Professor Schader, der auch in Albanologie an der Universität Tirana promoviert wurde, ist vielleicht der einzige Schweizer, der sich professionell mit dem Studium der albanischen Sprache und deren Interaktion mit der deutschen Sprache beschäftigt hat. Er ist der Autor der Studie “Albanischsprachige Kinder und Jugendliche in der Schweiz. Hintergründe, schul- und sprachbezogene Untersuchungen” (Albanischsprachige Kinder und Jugendliche in der Schweiz. Studien zu Hintergrund, Schule und Sprache).
Dieses Interview wurde auf Albanisch geführt.
Albinfo.ch: Die albanische Sprache ist laut den neuesten Statistiken nach Englisch die am meisten gesprochene Fremdsprache in der Schweiz. Diese Feststellung wirft natürlich Fragen auf: Angesichts der Anzahl der Sprecher, also ihrer “Menge”, wie steht es nun um die “Qualität”, bzw. wo ist Albanisch ausserhalb der Umgebungen präsent, in denen Albaner hier leben und verkehren?
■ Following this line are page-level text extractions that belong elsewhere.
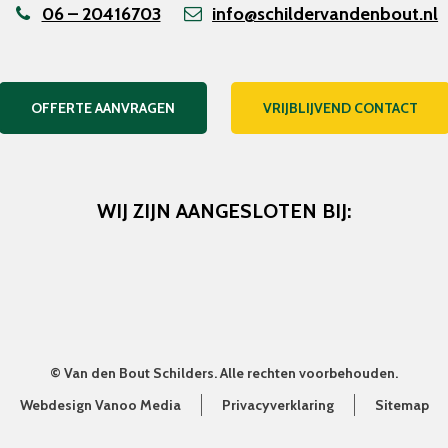
06 – 20416703
info@schildervandenbout.nl
OFFERTE AANVRAGEN
VRIJBLIJVEND CONTACT
WIJ ZIJN AANGESLOTEN BIJ:
©
Van den Bout Schilders
. Alle rechten voorbehouden.
Webdesign Vanoo Media
Privacyverklaring
Sitemap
Basil Schader: Die Priorität liegt natürlich in den Umgebungen, in denen die Albaner leben und verkehren, z.B. in Familien, Freundeskreisen, Clubs, Moscheen usw. Ausserhalb dieser Umgebungen ist Albanisch auch an Arbeitsplätzen mit Albanern präsent, z.B. in Krankenhäusern, Geschäften, Büros usw., sowie in digitalen sozialen Medien wie Facebook usw. Nicht zu vergessen sind Schulen mit albanischsprachigen Schülern, wo man oft Albanisch auf den Schulhöfen hören kann. Die sprachliche Qualität des Albanischen ist oft auf die dialektische Form beschränkt, auf mündlichen Gebrauch und einen recht einfachen Wortschatz, der für die Kommunikation mit der Familie und Freunden ausreicht, aber nicht für anspruchsvollere Themen mit speziellem Wortschatz. Besonders Schüler neigen öfter zur Sprache des Landes und der Schule (z.B. Hochdeutsch und Schweizerdeutsch), in der sie sich sicherer fühlen.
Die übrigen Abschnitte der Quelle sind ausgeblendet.